Last week I saw someone on twitter say something that managed to articulate a feeling I’ve been building towards. It went along the lines of: we owe each other everything, but no one person is obligated to grant you their affection, or their time. (Paraphrased) It might sound harsh, but I think it’s true. On a systemic level, we owe each other the world, and nothing less. On a personal level, none of us are here to coddle one another in our day-to-day or submit to each others' every single need and want. Especially not in a world that is becoming increasingly overstimulating, and violent beyond anything that we could’ve conceived. I like to use the example of oxygen masks on planes. You need to put your own mask on first in order to help others next to you. So what does community look like in this hellscape?

··········

• WHAT TO WORK ON
1. Answer these questions using the passage on mutual obligation:
(a) On what platform did the writer see the statement that is paraphrased?
(b) According to the passage, what do we owe each other on a systemic level?
(c) What example does the writer like to use?
2. Format the lines of the entries as a numbered list, from the line containing "phylum: Basidiomycota" down to the line containing "order: Solanales", including both of those lines and omitting any blank lines.
The passage on mutual obligation and the entries that follow are unrelated to each other.

• DATA ROWS
··········

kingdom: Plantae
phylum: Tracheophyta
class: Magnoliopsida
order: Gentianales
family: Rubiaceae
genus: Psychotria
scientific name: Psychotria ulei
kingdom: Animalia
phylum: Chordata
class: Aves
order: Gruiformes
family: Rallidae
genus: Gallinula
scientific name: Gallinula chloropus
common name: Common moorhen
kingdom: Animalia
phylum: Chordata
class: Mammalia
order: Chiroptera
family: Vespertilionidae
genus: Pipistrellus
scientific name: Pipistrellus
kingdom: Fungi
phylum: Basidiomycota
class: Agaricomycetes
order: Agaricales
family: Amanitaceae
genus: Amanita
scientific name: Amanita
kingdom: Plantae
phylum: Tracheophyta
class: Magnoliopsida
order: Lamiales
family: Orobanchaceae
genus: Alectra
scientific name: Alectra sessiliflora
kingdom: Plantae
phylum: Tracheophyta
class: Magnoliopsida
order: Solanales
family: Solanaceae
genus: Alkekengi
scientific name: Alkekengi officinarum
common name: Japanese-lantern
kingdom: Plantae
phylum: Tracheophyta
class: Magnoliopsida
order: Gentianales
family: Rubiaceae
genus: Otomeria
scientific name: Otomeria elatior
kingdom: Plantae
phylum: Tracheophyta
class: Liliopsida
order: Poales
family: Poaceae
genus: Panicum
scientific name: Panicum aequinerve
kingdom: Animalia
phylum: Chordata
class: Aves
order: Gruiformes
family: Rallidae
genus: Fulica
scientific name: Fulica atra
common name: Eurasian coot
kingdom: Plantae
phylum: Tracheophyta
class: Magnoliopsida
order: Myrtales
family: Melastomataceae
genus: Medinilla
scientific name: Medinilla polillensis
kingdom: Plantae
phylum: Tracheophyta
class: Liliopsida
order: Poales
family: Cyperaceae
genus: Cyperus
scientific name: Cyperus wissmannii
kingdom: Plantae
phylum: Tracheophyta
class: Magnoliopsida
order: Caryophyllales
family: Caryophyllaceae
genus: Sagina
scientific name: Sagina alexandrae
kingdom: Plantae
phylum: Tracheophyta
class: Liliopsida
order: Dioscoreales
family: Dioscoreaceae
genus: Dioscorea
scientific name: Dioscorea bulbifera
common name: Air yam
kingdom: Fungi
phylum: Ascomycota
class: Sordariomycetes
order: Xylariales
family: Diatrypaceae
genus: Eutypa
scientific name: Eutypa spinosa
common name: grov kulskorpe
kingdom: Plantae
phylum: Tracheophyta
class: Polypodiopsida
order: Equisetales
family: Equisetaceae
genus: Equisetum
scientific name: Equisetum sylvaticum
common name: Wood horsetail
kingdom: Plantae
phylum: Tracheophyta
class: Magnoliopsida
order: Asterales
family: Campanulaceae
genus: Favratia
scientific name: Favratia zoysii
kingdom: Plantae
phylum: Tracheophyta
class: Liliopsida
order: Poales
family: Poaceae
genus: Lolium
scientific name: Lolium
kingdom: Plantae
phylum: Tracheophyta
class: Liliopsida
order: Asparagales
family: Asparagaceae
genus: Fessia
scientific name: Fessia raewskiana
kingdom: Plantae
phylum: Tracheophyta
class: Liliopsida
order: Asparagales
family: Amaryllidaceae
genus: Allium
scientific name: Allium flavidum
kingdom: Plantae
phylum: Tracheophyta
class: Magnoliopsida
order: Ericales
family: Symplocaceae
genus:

··········

• ANSWERS BELOW
1.
(a) On twitter.
(b) The world, and nothing less.
(c) Oxygen masks on planes.

2.
1. phylum: Basidiomycota
2. class: Agaricomycetes
3. order: Agaricales
4. family: Amanitaceae
5. genus: Amanita
6. scientific name: Amanita
7. kingdom: Plantae
8. phylum: Tracheophyta
9. class: Magnoliopsida
10. order: Lamiales
11. family: Orobanchaceae
12. genus: Alectra
13. scientific name: Alectra sessiliflora
14. kingdom: Plantae
15. phylum: Tracheophyta
16. class: Magnoliopsida
17. order: Solanales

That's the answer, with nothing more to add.